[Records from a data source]
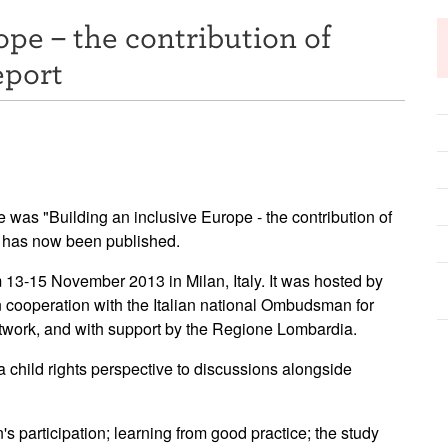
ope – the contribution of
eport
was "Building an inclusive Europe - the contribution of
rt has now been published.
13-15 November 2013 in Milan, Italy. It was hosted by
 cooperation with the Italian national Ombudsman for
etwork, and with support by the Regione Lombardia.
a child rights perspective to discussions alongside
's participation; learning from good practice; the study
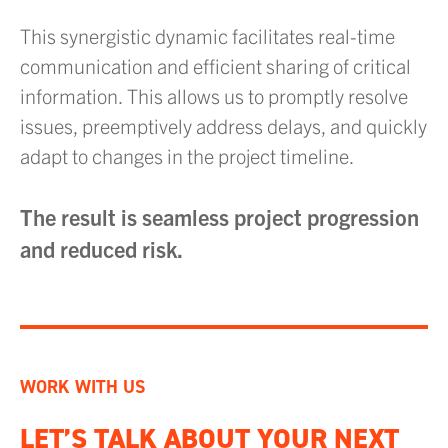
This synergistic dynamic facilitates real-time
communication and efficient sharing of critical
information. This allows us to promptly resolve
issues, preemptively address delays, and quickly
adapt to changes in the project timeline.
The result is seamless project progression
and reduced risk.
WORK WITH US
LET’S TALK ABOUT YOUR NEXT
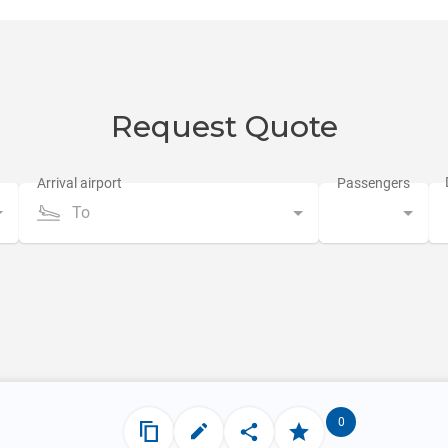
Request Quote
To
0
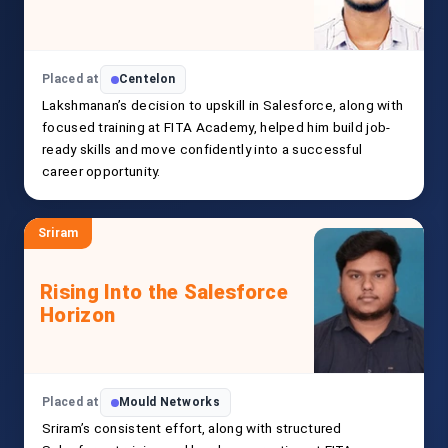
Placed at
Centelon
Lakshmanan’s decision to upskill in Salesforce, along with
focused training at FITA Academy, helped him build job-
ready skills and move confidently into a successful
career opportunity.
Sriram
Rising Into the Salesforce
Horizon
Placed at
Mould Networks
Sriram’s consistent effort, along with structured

* * *

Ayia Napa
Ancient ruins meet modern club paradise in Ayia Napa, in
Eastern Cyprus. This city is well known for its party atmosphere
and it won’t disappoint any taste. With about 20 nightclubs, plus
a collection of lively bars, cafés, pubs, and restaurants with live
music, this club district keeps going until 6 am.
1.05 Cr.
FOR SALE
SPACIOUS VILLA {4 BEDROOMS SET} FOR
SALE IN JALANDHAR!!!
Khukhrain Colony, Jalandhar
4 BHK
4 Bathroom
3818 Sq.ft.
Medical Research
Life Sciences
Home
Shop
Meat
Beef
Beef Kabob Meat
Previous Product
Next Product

▶ [TASK DESCRIPTION] Using the records above, list each line that includes "Sriram".

▶ [RESPONSE]
Sriram
Sriram’s consistent effort, along with structured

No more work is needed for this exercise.